Rehberlik desteği alın
Okulda öğrenmekten keyif alan, yeteneklerini keşfeden çocukların tatil sonrası okula kolay uyum sağladıklarını belirten Kayı Okulları Eğitim Danışmanı Deniz Demirtaş, “Okulda kendilerini rahat ifade edebilen çocuklar, kendilerini mutlu hissederken, sosyal ve akademik anlamda daha çok başarılı olabiliyorlar” diyor.
Tatil sonrası evde tekrar düzenli bir yaşamın başlamasının okula dönüşte kilit nokta olduğunu kaydeden Demirtaş, ailelerin çocuklarıyla yeni dönemde yapılacak aktiviteler üzerine sohbet etmelerinin olumlu sonuçlar doğuracağını ifade ediyor. Demirtaş, okula uyumda baş ağrısı, mide bulantısı gibi sorunlarla karşılaşıldığında okul rehberlik biriminden destek alınması gerektiğini öneriyor.
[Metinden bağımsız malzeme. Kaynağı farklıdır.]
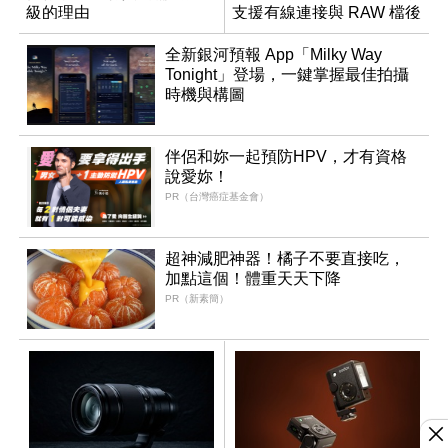
級的理由
支援有線連接與 RAW 檔後
製
全新銀河預報 App「Milky Way
Tonight」登場，一鍵掌握最佳拍攝
時機與構圖
伴侶和妳一起預防HPV，才有資格
說愛妳！
PR（台灣癌症基金會）
超神減肥神器！橘子不要直接吃，
加點這個！體重天天下降
PR（新素簡）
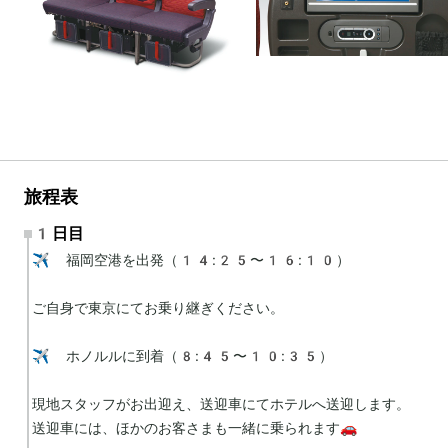
旅程表
1日目
✈️ 福岡空港を出発（14:25〜16:10）

ご自身で東京にてお乗り継ぎください。

✈️ ホノルルに到着（8:45〜10:35）

現地スタッフがお出迎え、送迎車にてホテルへ送迎します。

送迎車には、ほかのお客さまも一緒に乗られます🚗
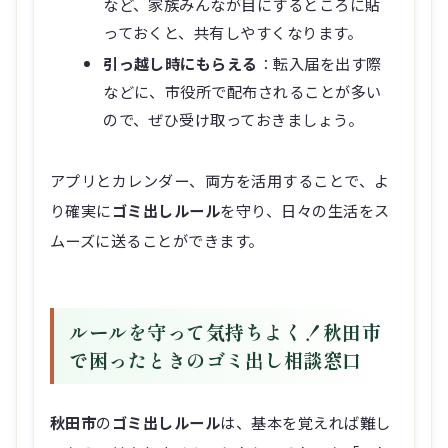
など、家族みんなが目にするところに貼
っておくと、共有しやすくなります。
引っ越し時にもらえる
：転入届を出す際
などに、市役所で配布されることが多い
ので、ぜひ受け取っておきましょう。
アプリとカレンダー、両方を活用することで、よ
り確実に
ゴミ出しルール
を守り、日々の生活をス
ムーズに送ることができます。
ルールを守って気持ちよく！秋田市
で困ったときのゴミ出し相談窓口
秋田市
の
ゴミ出しルール
は、基本を覚えれば難し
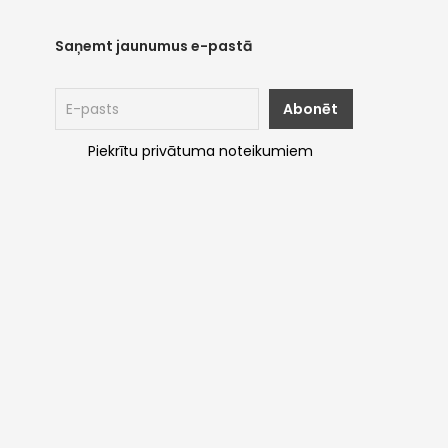
Saņemt jaunumus e-pastā
Piekrītu privātuma noteikumiem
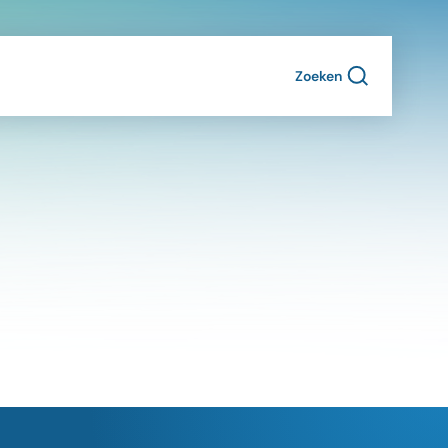
Zoeken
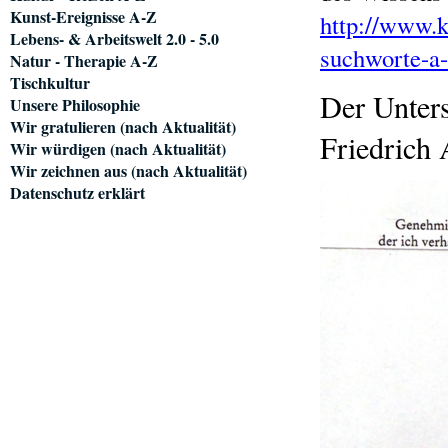
Kunst-Ereignisse A-Z
http://www.k
Lebens- & Arbeitswelt 2.0 - 5.0
suchworte-a-
Natur - Therapie A-Z
Tischkultur
Der Unters
Unsere Philosophie
Wir gratulieren (nach Aktualität)
Friedrich 
Wir würdigen (nach Aktualität)
Wir zeichnen aus (nach Aktualität)
Datenschutz erklärt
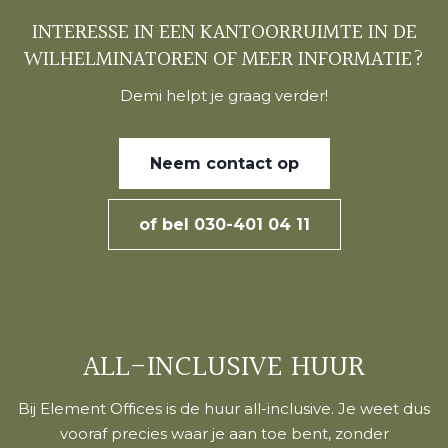
INTERESSE IN EEN KANTOORRUIMTE IN DE
WILHELMINATOREN OF MEER INFORMATIE?
Demi helpt je graag verder!
Neem contact op
of bel 030-401 04 11
ALL-INCLUSIVE HUUR
Bij Element Offices is de huur all-inclusive. Je weet dus
vooraf precies waar je aan toe bent, zonder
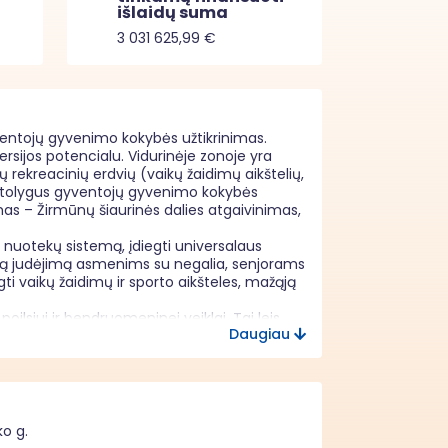
išlaidų suma
3 031 625,99 €
ventojų gyvenimo kokybės užtikrinimas. 
rsijos potencialu. Vidurinėje zonoje yra 
ų rekreacinių erdvių (vaikų žaidimų aikštelių, 
 – tolygus gyventojų gyvenimo kokybės 
s – Žirmūnų šiaurinės dalies atgaivinimas, 
nuotekų sistemą, įdiegti universalaus 
išką judėjimą asmenims su negalia, senjorams 
 vaikų žaidimų ir sporto aikšteles, mažąją 
ilsiui ir bendruomeninei veiklai. Tai leis 
Daugiau
ų teisių chartijos nuostatų laikymosi 
utybės, lytinės orientacijos, etninės 
ko g.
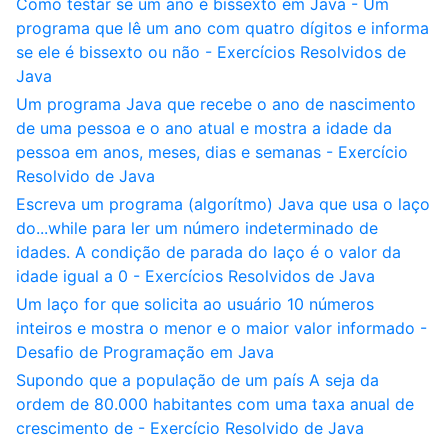
Como testar se um ano é bissexto em Java - Um
programa que lê um ano com quatro dígitos e informa
se ele é bissexto ou não - Exercícios Resolvidos de
Java
Um programa Java que recebe o ano de nascimento
de uma pessoa e o ano atual e mostra a idade da
pessoa em anos, meses, dias e semanas - Exercício
Resolvido de Java
Escreva um programa (algorítmo) Java que usa o laço
do...while para ler um número indeterminado de
idades. A condição de parada do laço é o valor da
idade igual a 0 - Exercícios Resolvidos de Java
Um laço for que solicita ao usuário 10 números
inteiros e mostra o menor e o maior valor informado -
Desafio de Programação em Java
Supondo que a população de um país A seja da
ordem de 80.000 habitantes com uma taxa anual de
crescimento de - Exercício Resolvido de Java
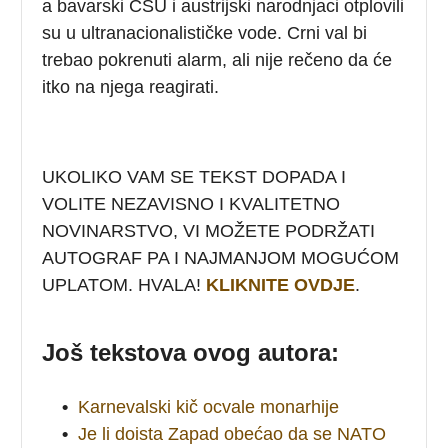
a bavarski CSU i austrijski narodnjaci otplovili
su u ultranacionalističke vode. Crni val bi
trebao pokrenuti alarm, ali nije rečeno da će
itko na njega reagirati.
UKOLIKO VAM SE TEKST DOPADA I
VOLITE NEZAVISNO I KVALITETNO
NOVINARSTVO, VI MOŽETE PODRŽATI
AUTOGRAF PA I NAJMANJOM MOGUĆOM
UPLATOM. HVALA!
KLIKNITE OVDJE
.
Još tekstova ovog autora:
•
Karnevalski kič ocvale monarhije
•
Je li doista Zapad obećao da se NATO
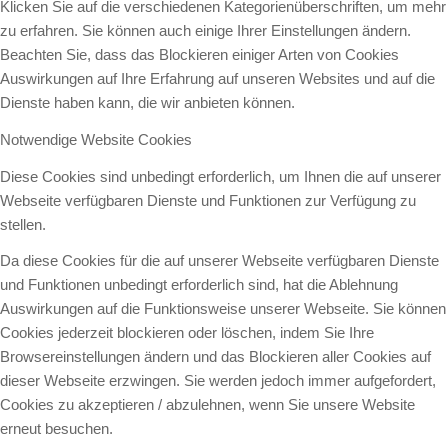
Klicken Sie auf die verschiedenen Kategorienüberschriften, um mehr
zu erfahren. Sie können auch einige Ihrer Einstellungen ändern.
Beachten Sie, dass das Blockieren einiger Arten von Cookies
Auswirkungen auf Ihre Erfahrung auf unseren Websites und auf die
Dienste haben kann, die wir anbieten können.
Notwendige Website Cookies
Diese Cookies sind unbedingt erforderlich, um Ihnen die auf unserer
Webseite verfügbaren Dienste und Funktionen zur Verfügung zu
stellen.
Da diese Cookies für die auf unserer Webseite verfügbaren Dienste
und Funktionen unbedingt erforderlich sind, hat die Ablehnung
Auswirkungen auf die Funktionsweise unserer Webseite. Sie können
Cookies jederzeit blockieren oder löschen, indem Sie Ihre
Browsereinstellungen ändern und das Blockieren aller Cookies auf
dieser Webseite erzwingen. Sie werden jedoch immer aufgefordert,
Cookies zu akzeptieren / abzulehnen, wenn Sie unsere Website
erneut besuchen.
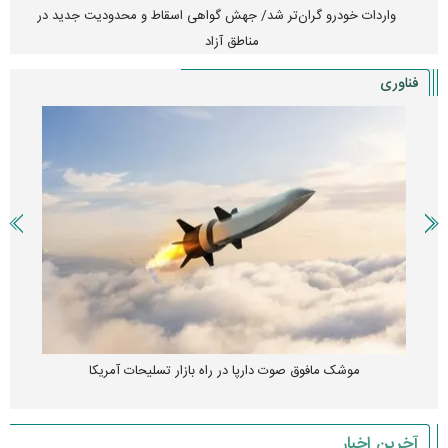
واردات خودرو گران‌تر شد/ جهش گواهی اسقاط و محدودیت جدید در
مناطق آزاد
فناوری
موشک مافوق صوت دارپا در راه بازار تسلیحات آمریکا
آخرین اخبار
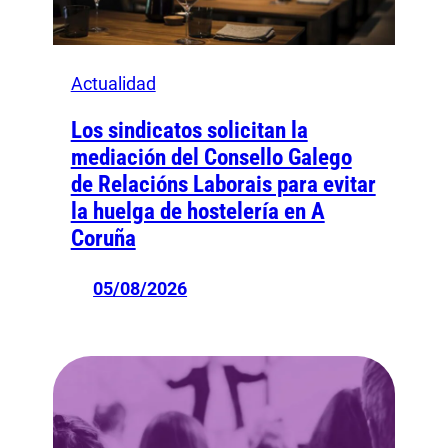
Actualidad
Los sindicatos solicitan la
mediación del Consello Galego
de Relacións Laborais para evitar
la huelga de hostelería en A
Coruña
05/08/2026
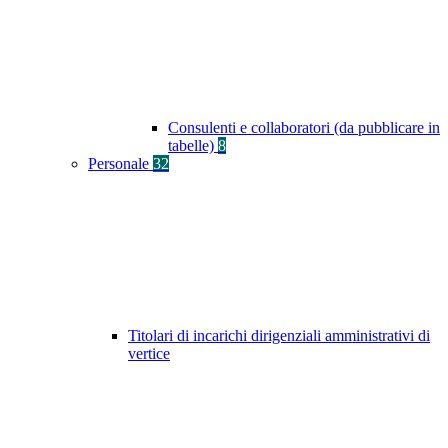
Consulenti e collaboratori (da pubblicare in
tabelle)
8
Personale
32
Titolari di incarichi dirigenziali amministrativi di
vertice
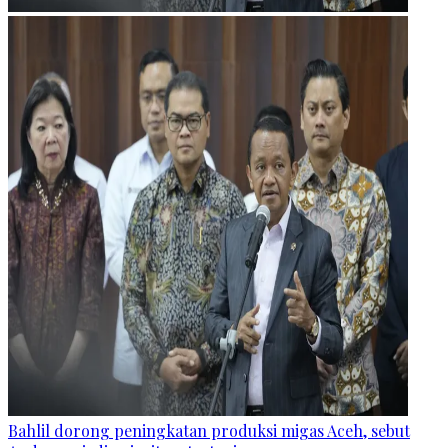
Bahlil dorong peningkatan produksi migas Aceh, sebut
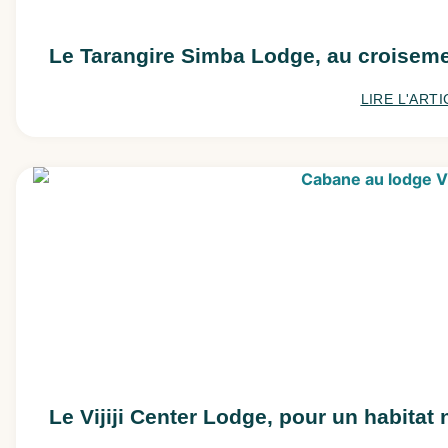
Le Tarangire Simba Lodge, au croiseme
LIRE L'ARTI
Le Vijiji Center Lodge, pour un habitat 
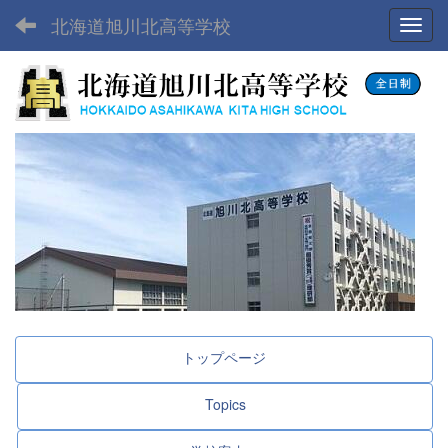
北海道旭川北高等学校
Toggl
トップページ
Topics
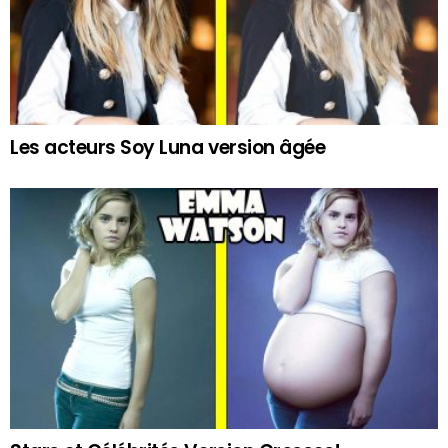
Les acteurs Soy Luna version âgée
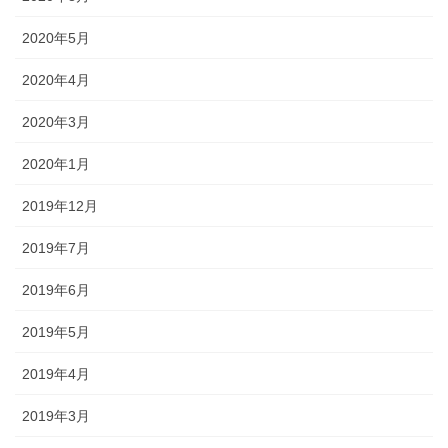
2020年5月
2020年4月
2020年3月
2020年1月
2019年12月
2019年7月
2019年6月
2019年5月
2019年4月
2019年3月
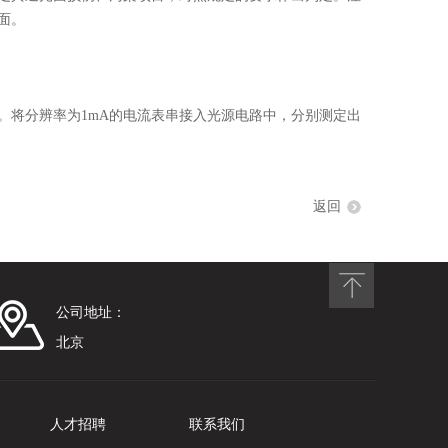
面。
将分辨率为1mA的电流表串接入光源电路中，分别测定出
返回
公司地址：
北京
人才招聘
联系我们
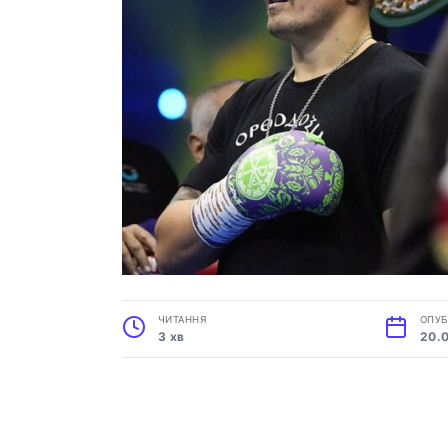
ЧИТАННЯ
ОПУБ
3 хв
20.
Sınavlar için hızlandırılmış kursa gittiler
Bu yıl lise ve üniversiteye giriş sınavlarında yapılan değişiklikler nedeniyle birçok öğrenci tatilde hem test çözdü hem de konu tekrarı yaparak ders çalıştı. Kendini sınava hazır hissetmeyenler ise bir haftalık hızlandırılmış kurslara giderek, hiç tatil yapamadı. Kesintisiz ders çalışmanın öğrencilerde bıkkınlık yaratacağına dikkat çeken uzmanlar, tatilin son günlerinin dinlenilerek geçirilmesinin altını çiziyor. Ders çalışma dışındaki aktivitelere mutlaka 2-3 gün de olsa yer verilmesi gerektiğini dile getiren psikiyatrist Gökşin Karaman, şunları söylüyor: “Sınavlara uzun bir dönem var ve bıkkınlık gelişebilir. Öğrenciler kendilerini motive etmekte zorlanabilirler. Aktivitelerin olabildiğince ders çalışmaktan farklı aktiviteler yani spor, müzik, sahne sanatları olmasının çalışma motivasyonunun korunması için yararlı olacaktır. Sürekli çalışmak yerine daha etkin çalışmanın yollarının bulunması gerekli.”
‘Motivasyonu artırın’
Sınava hazırlanan 8. ya da 12. sınıf öğrencileri için tatili doğru planlamanın önemine değinen Tuğçe Kılıç, “Kesintisiz ders çalışmak, beslenme düzenine dikkat etmemek, uyku ve dinlenme ihtiyacını göz ardı etmek sadece tatil dönemi için değil uzun soluklu bir maraton olan sınav hazırlık süreci için de doğru olan bir yöntem değil” diyor. Sınava hazırlanan öğrencilerin sık yaptıkları hatalardan birinin pekiştirilmesi gereken konular ile öğrenmede eksikleri olan konuları birbirinden ayırmamaları olduğunu kaydeden Kılıç, “Bilgi eksikleri olmadığı noktada pekiştirmek adına soru çözmek doğru bir yöntemken; eksiği bulunan bir konuda ısrarla test çözmek boşa geçen bir zaman haline dönüşebilmekte” diye konuşuyor. Kılıç, sınava hazırlanan öğrencilerin ders dışında kalan aktivitelere de gerekli zaman ayrılmasının hem hedefledikleri yolda doğru adımlarla ilerlemelerini sağlayacağını hem de motivasyonlarını artıracağını belirtiyor.